Three days after Roddy Homfray had regained consciousness Doctor Maynard, on visiting him, declared that though his mental condition was not yet quite satisfactory, he was well enough to travel home. Therefore he took him in his own two-seater car from the Cottage Hospital at Pangbourne, by way of Wokingham and Godalming to Little Farncombe, where the old rector welcomed back his son and secretly returned thanks to his Maker for his safety.
The quiet old doctor only remained long enough to have a drink—unprofessional, perhaps, but refreshing—for he had to get back to his patients.
After he had gone, Roddy sat before the fire in the little study, his left hand upon his brow, for his head ached badly. It seemed that around his skull was a band of iron.
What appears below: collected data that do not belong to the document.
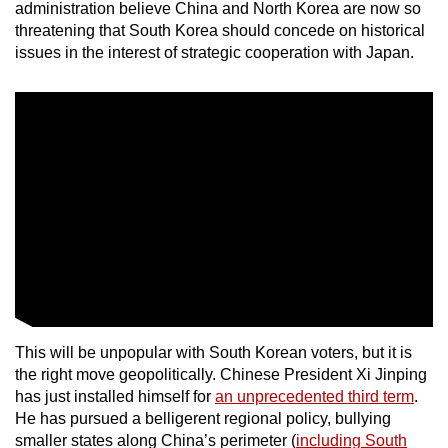
administration believe China and North Korea are now so
threatening that South Korea should concede on historical
issues in the interest of strategic cooperation with Japan.
This will be unpopular with South Korean voters, but it is
the right move geopolitically. Chinese President Xi Jinping
has just installed himself for
an unprecedented third term
.
He has pursued a belligerent regional policy, bullying
smaller states along China’s perimeter (
including South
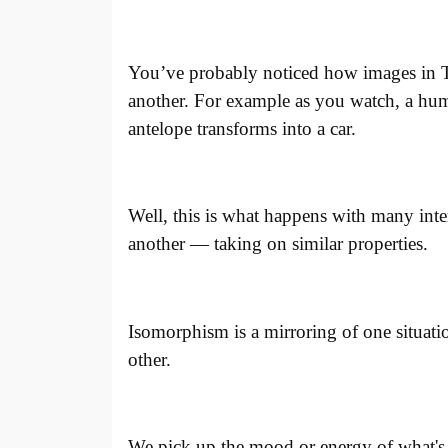
You’ve probably noticed how images in 
another. For example as you watch, a huma
antelope transforms into a car.
Well, this is what happens with many inte
another — taking on similar properties.
I
somorphism is a mirroring of one situatio
other.
We pick up the mood or energy of what's g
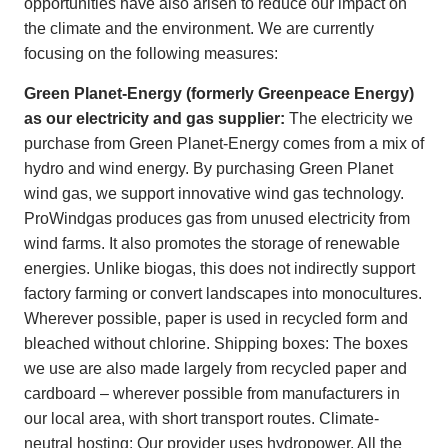
opportunities have also arisen to reduce our impact on
the climate and the environment. We are currently
focusing on the following measures:
Green Planet-Energy (formerly Greenpeace Energy)
as our electricity and gas supplier:
The electricity we
purchase from Green Planet-Energy comes from a mix of
hydro and wind energy. By purchasing Green Planet
wind gas, we support innovative wind gas technology.
ProWindgas produces gas from unused electricity from
wind farms. It also promotes the storage of renewable
energies. Unlike biogas, this does not indirectly support
factory farming or convert landscapes into monocultures.
Wherever possible, paper is used in recycled form and
bleached without chlorine. Shipping boxes: The boxes
we use are also made largely from recycled paper and
cardboard – wherever possible from manufacturers in
our local area, with short transport routes. Climate-
neutral hosting: Our provider uses hydropower. All the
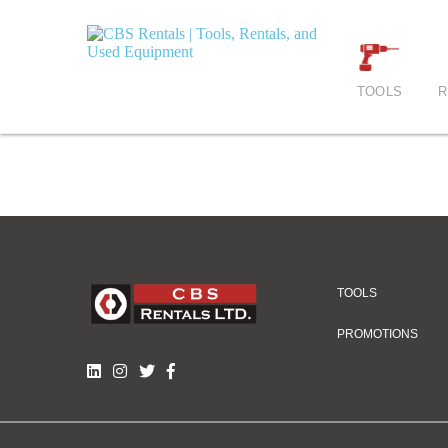
TOOLS
R
TOOLS
PROMOTIONS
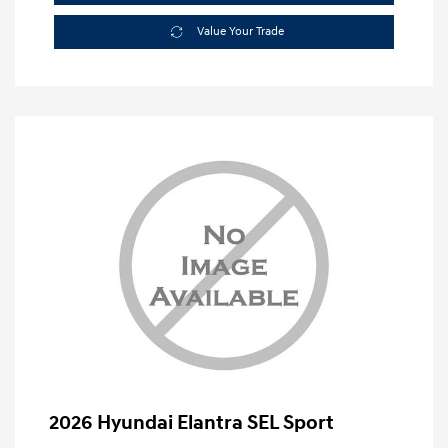
Value Your Trade
2026 Hyundai Elantra SEL Sport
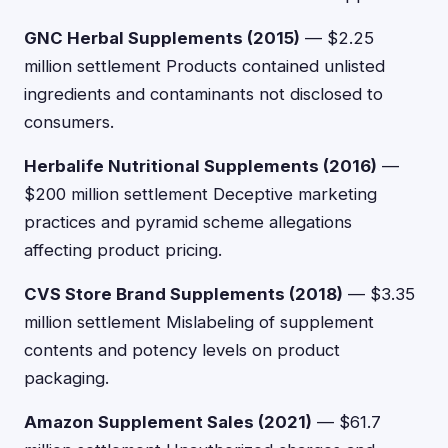
GNC Herbal Supplements (2015)
— $2.25
million settlement Products contained unlisted
ingredients and contaminants not disclosed to
consumers.
Herbalife Nutritional Supplements (2016)
—
$200 million settlement Deceptive marketing
practices and pyramid scheme allegations
affecting product pricing.
CVS Store Brand Supplements (2018)
— $3.35
million settlement Mislabeling of supplement
contents and potency levels on product
packaging.
Amazon Supplement Sales (2021)
— $61.7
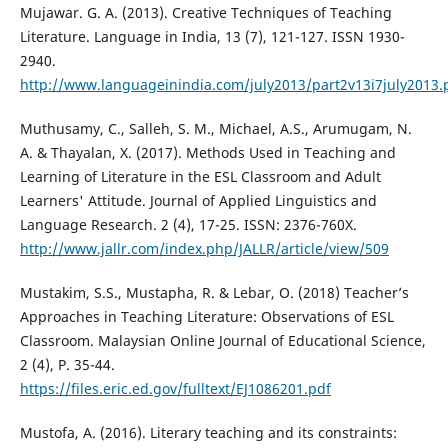
Mujawar. G. A. (2013). Creative Techniques of Teaching
Literature. Language in India, 13 (7), 121-127. ISSN 1930-
2940.
http://www.languageinindia.com/july2013/part2v13i7july2013.
Muthusamy, C., Salleh, S. M., Michael, A.S., Arumugam, N.
A. & Thayalan, X. (2017). Methods Used in Teaching and
Learning of Literature in the ESL Classroom and Adult
Learners' Attitude. Journal of Applied Linguistics and
Language Research. 2 (4), 17-25. ISSN: 2376-760X.
http://www.jallr.com/index.php/JALLR/article/view/509
Mustakim, S.S., Mustapha, R. & Lebar, O. (2018) Teacher’s
Approaches in Teaching Literature: Observations of ESL
Classroom. Malaysian Online Journal of Educational Science,
2 (4), P. 35-44.
https://files.eric.ed.gov/fulltext/EJ1086201.pdf
Mustofa, A. (2016). Literary teaching and its constraints:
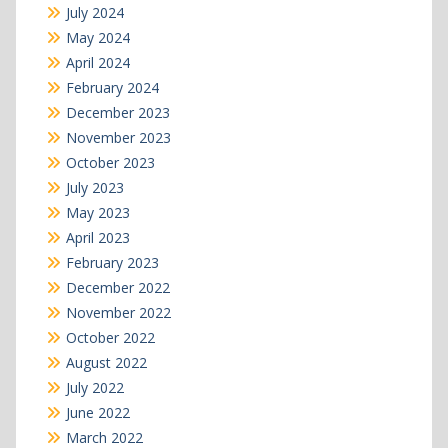
July 2024
May 2024
April 2024
February 2024
December 2023
November 2023
October 2023
July 2023
May 2023
April 2023
February 2023
December 2022
November 2022
October 2022
August 2022
July 2022
June 2022
March 2022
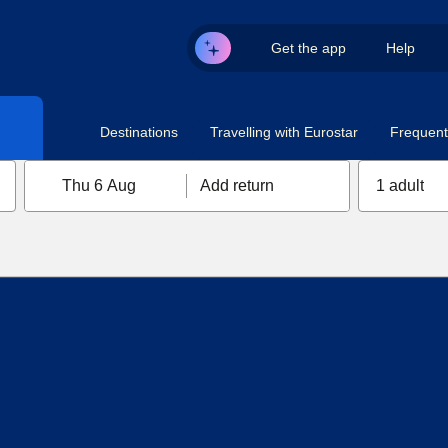
Get the app
Help
Destinations
Travelling with Eurostar
Frequent 
Thu 6 Aug
Add return
1 adult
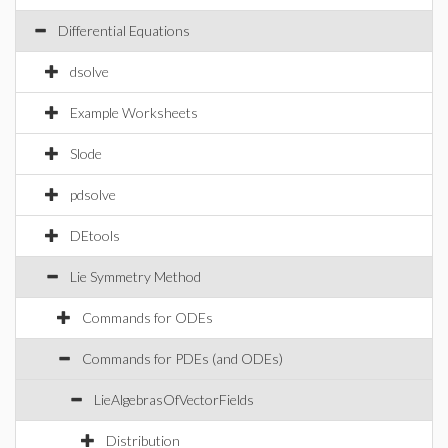
Differential Equations
dsolve
Example Worksheets
Slode
pdsolve
DEtools
Lie Symmetry Method
Commands for ODEs
Commands for PDEs (and ODEs)
LieAlgebrasOfVectorFields
Distribution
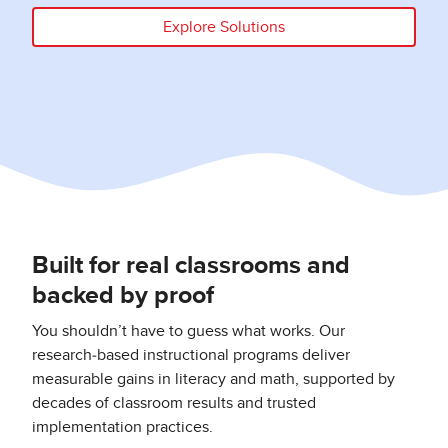
Explore Solutions
Built for real classrooms and
backed by proof
You shouldn’t have to guess what works. Our
research‑based instructional programs deliver
measurable gains in literacy and math, supported by
decades of classroom results and trusted
implementation practices.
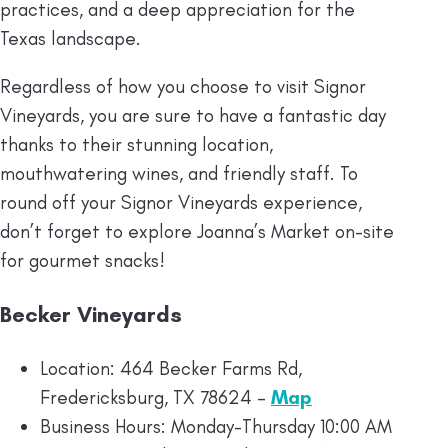
practices, and a deep appreciation for the
Texas landscape.
Regardless of how you choose to visit Signor
Vineyards, you are sure to have a fantastic day
thanks to their stunning location,
mouthwatering wines, and friendly staff. To
round off your Signor Vineyards experience,
don’t forget to explore Joanna’s Market on-site
for gourmet snacks!
Becker Vineyards
Location: 464 Becker Farms Rd,
Fredericksburg, TX 78624 –
Map
Business Hours: Monday-Thursday 10:00 AM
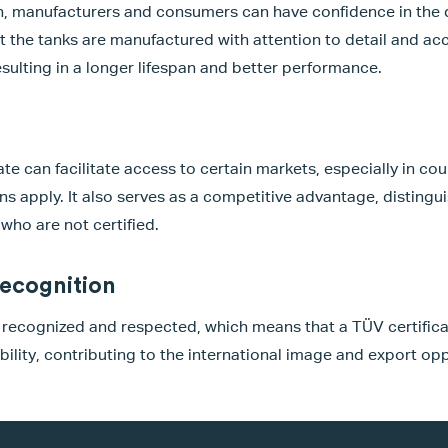
n, manufacturers and consumers can have confidence in the qu
t the tanks are manufactured with attention to detail and acc
esulting in a longer lifespan and better performance.
te can facilitate access to certain markets, especially in cou
ons apply. It also serves as a competitive advantage, distingu
who are not certified.
recognition
y recognized and respected, which means that a TÜV certific
bility, contributing to the international image and export opp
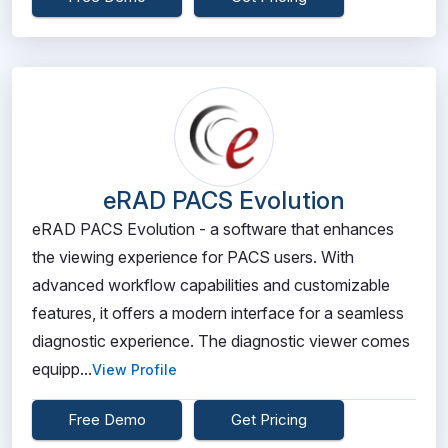
eRAD PACS Evolution
eRAD PACS Evolution - a software that enhances
the viewing experience for PACS users. With
advanced workflow capabilities and customizable
features, it offers a modern interface for a seamless
diagnostic experience. The diagnostic viewer comes
equipp...
View Profile
Free Demo
Get Pricing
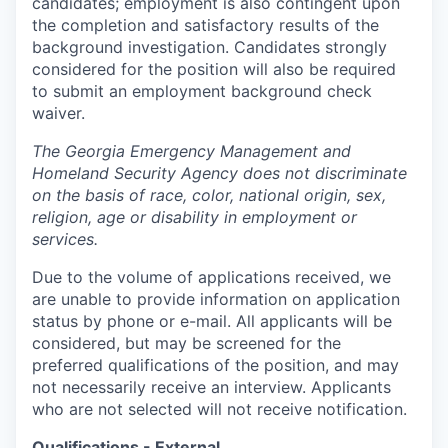
candidates; employment is also contingent upon
the completion and satisfactory results of the
background investigation. Candidates strongly
considered for the position will also be required
to submit an employment background check
waiver.
The Georgia Emergency Management and
Homeland Security Agency does not discriminate
on the basis of race, color, national origin, sex,
religion, age or disability in employment or
services.
Due to the volume of applications received, we
are unable to provide information on application
status by phone or e-mail. All applicants will be
considered, but may be screened for the
preferred qualifications of the position, and may
not necessarily receive an interview. Applicants
who are not selected will not receive notification.
Qualifications - External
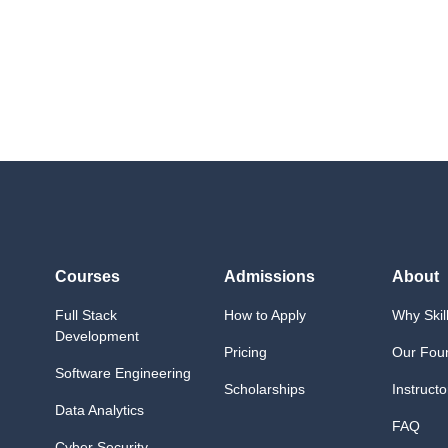
Quiz 14 (
Lecture (Mon
Lecture (Wed
Lab (Tuesday & Th
Lab (Monday & W
Lab (Saturday): Mi
Lab (Tuesday & Th
Quiz 15
Courses
Admissions
About
Full Stack
How to Apply
Why Skil
Development
Pricing
Our Fou
Software Engineering
Scholarships
Instructo
Data Analytics
FAQ
Cyber Security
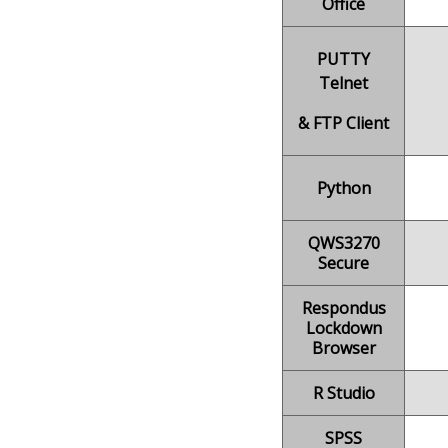
Office
PUTTY
Telnet
& FTP Client
Python
QWS3270
Secure
Respondus
Lockdown
Browser
R Studio
SPSS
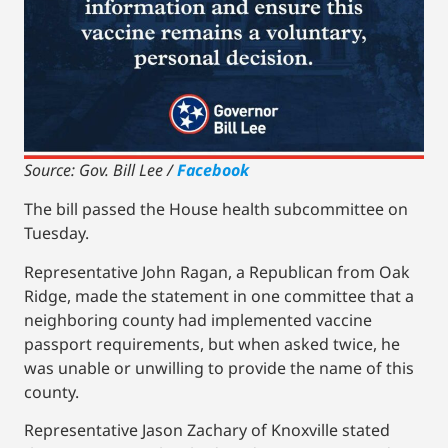
Source: Gov. Bill Lee /
Facebook
The bill passed the House health subcommittee on
Tuesday.
Representative John Ragan, a Republican from Oak
Ridge, made the statement in one committee that a
neighboring county had implemented vaccine
passport requirements, but when asked twice, he
was unable or unwilling to provide the name of this
county.
Representative Jason Zachary of Knoxville stated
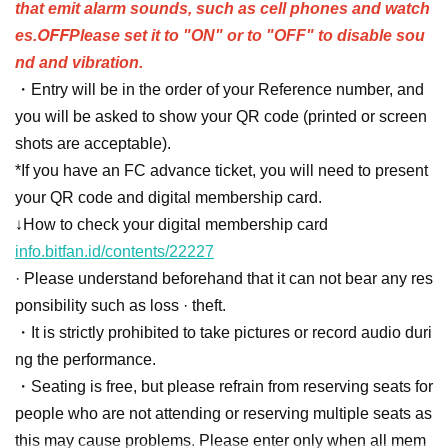
that emit alarm sounds, such as cell phones and watch
OFF
es.
Please set it to "ON" or to "OFF" to disable sou
nd and vibration.
・Entry will be in the order of your Reference number, and
you will be asked to show your QR code (printed or screen
shots are acceptable).
*If you have an FC advance ticket, you will need to present
your QR code and digital membership card.
↓How to check your digital membership card
info.bitfan.id/contents/22227
· Please understand beforehand that it can not bear any res
ponsibility such as loss · theft.
・It is strictly prohibited to take pictures or record audio duri
ng the performance.
・Seating is free, but please refrain from reserving seats for
people who are not attending or reserving multiple seats as
this may cause problems. Please enter only when all mem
Never for an instant since he had become conscious of things about him had that excruciating pain ceased. It was only when worn out by it that he slept, and thus became free.
“Well, now, my boy, tell me exactly what occurred on that Sunday night,” urged the old clergyman, standing before him and looking down at the crouched figure with eager curiosity.
“I—well, I really don’t know,” was the young man’s reply. “As I told you, in the darkness I found a girl just off the path in Welling Wood. She appealed to me to save her, and a few moments later she died in my arms. Then I rushed across here to raise the alarm, when, all of a sudden, I saw a bright red flash, and I knew no more till I awoke in the little hospital at Pangbourne.”
“But, my dear Roddy, the police searched the wood to find you—searched every inch of it—but there was no girl there. If she were dead she would surely have been found.”
“I was taken away unconscious. If so, what could have prevented the assassin and his friends—for there must have been more than one person—removing the evidence of their crime?”
“Assassin!” gasped the old man, drawing a deep breath. Thoughts of Gordon Gray and the handsome Freda crossed his mind. But what hand could they have had in the death of an unknown girl in the woods at the rear of the Rectory?
No. He decided that Roddy, in his unbalanced state of mind, was filled with wild imaginings. The description of the red ball of fire was sufficient in itself to show how disordered was his brain. The poor boy was suffering from hallucinations, he decided, so he humoured him and listened as he repeated his incredible story.